Yes! Indeed. And IMF should be ashamed of not criticizing the risk-weighted capital requirements for banks that so discriminates “the risky”, the medium and small businesses, the entrepreneurs and the start-ups from a fair access to bank credit.

Twice I have told her about it, here and here, and yet, acknowledging the problem, she seemingly does not care.

Wednesday, June 4, 2014

Here for discussion is an alternative, less distorting, risk-weighted bank capital requirement regulation.

I have for more than a decade strongly opposed the Basel Committee’s risk-weighted capital requirements for banks. 

This primarily because these seriously distort the allocation of bank credit in the real economy, but also because they make little empirical sense, since what historically have caused all major bank crises, are not big bank exposures to what ex ante is considered risky, but always too large exposures to what was erroneously perceived ex ante as absolutely safe.

But since it seems that regulators do not feel they are doing their job if they don’t do risks weighting, my criticism has not been sufficiently considered.

In that respect let me here briefly express a simple alternative of risk-weighing the capital of a bank.

Though it would not increase the ultimate long term safety of the banks, because of the fundamental regulatory mistake of confusing ex-post risks with ex-ante perceptions, it could at least produce much less distortion in the allocation of bank credit.

1. Calculate the risk-weighted size of the bank’s balance sheet. 

2. Divide that number by the gross balance sheet of the bank. 

3. Multiply the resulting ratio times a basic capital requirement, for instance Basel II’s 8 percent.

4. Make the resulting percentage the general capital requirement for that bank in particular and to be applied to all its assets.

5. Make a medium term plan on how to increase that percentage for that particular banks, to for instance Basel II's 8 percent.

Comments? perkurowski@gmail.com

Monday, June 2, 2014

No! Bank regulators, much more than they deregulated, just regulated amazingly bad.

Here is an interview by Econ Focus of Richmond Fed with Mark Gertler, which repeats the falsehood of bank regulators believing too much in the market.

Gertler: The biggest mistakes probably involved too much deregulation.

Econ Focus: What do you think is the best explanation for the policies that were pursued? 

Gertler: At the time, I think it was partly unbridled belief in the market — that financial markets are competitive markets, and they ought to function well, not taking into account that any individual is just concerned about his or her welfare, not about the market as a whole or the exposure of the market as v a whole. 

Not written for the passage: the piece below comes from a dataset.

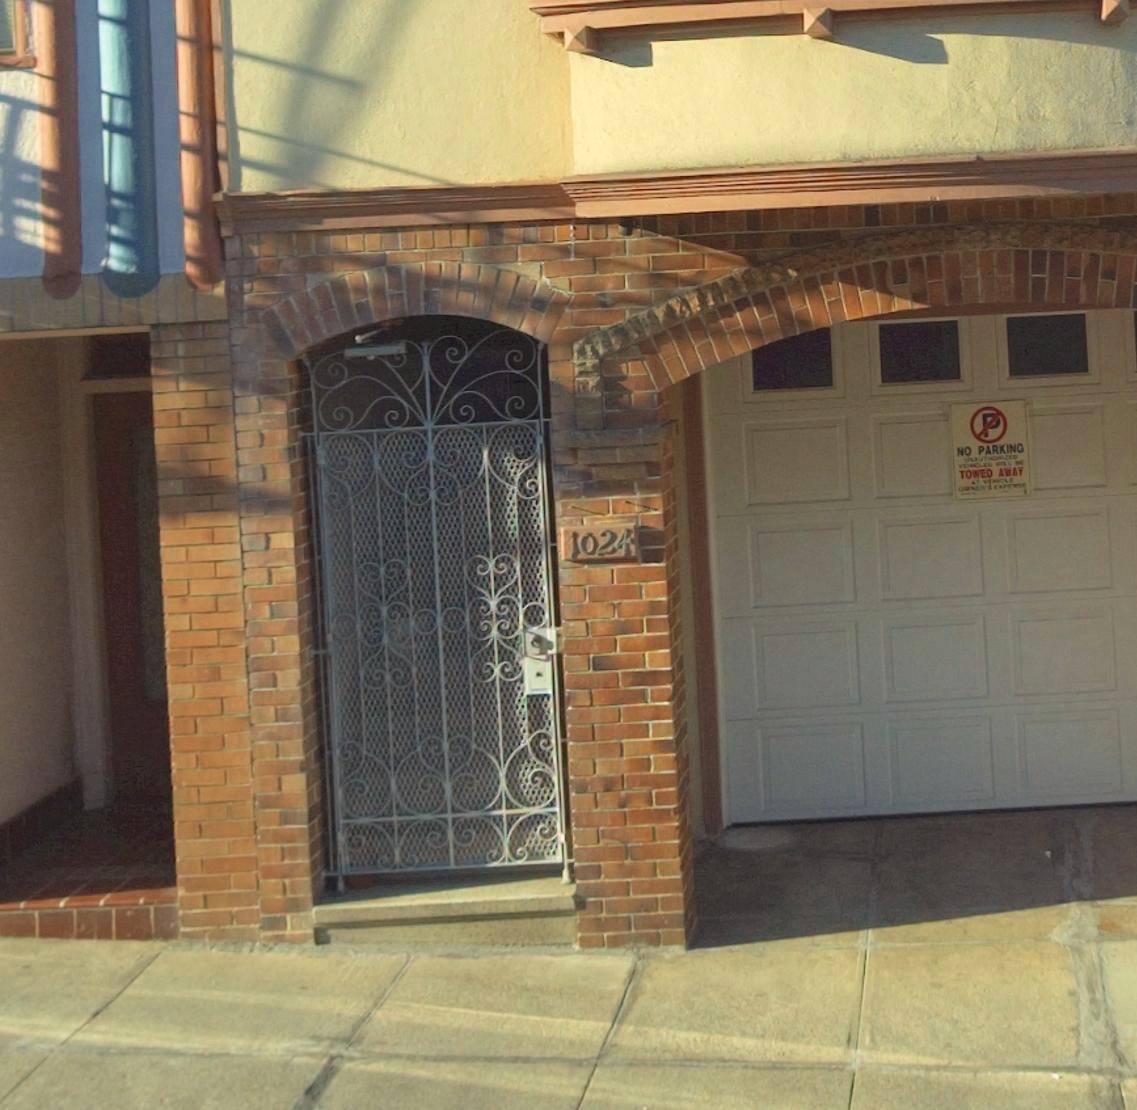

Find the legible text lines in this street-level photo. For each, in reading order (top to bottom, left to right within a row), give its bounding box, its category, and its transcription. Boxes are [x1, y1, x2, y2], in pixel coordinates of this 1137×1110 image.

I am sorry. That is simply not true. 

Anyone with any reasonable belief in the market being able to allocate credit adequately in the economy… would never ever have interfered by means of setting the capital requirements for banks based on risks which were already cleared for by banks. 

That resulted in banks earning much higher risk-adjusted returns on equity when financing what is ex ante perceived as “safe”, than when financing what is ex ante perceived as “risky”, something which of course distorts all common sense out of bank credit allocation.

For instance, Basel II had it that if a European bank made a loan to a medium and small business, an entrepreneur or a start up, then it needed to hold 8 percent in capital, a leverage of 12.5 to 1, but, if it purchased AAA rated securities, then it needed to hold only 1.6 percent in capital, a leverage of 62.5 to 1. And that of course had Europe buying the securitized subprime mortgages like if there was no tomorrow… and so did the investment banks when authorized by the SEC to follow the Basel rules.

In other words... bank regulators did not believe in the markets... they believed in themselves being the Masters of the Universe, capable of managing risks for the whole banking world.

In other words... bank regulators instead of concerning themselves with any "unexpected losses", which is what they should do, decided to also manage the expected losses.

In other words... bank regulators were just amazingly bad. In terms of Bill Easterly... God save us from the tyranny of experts.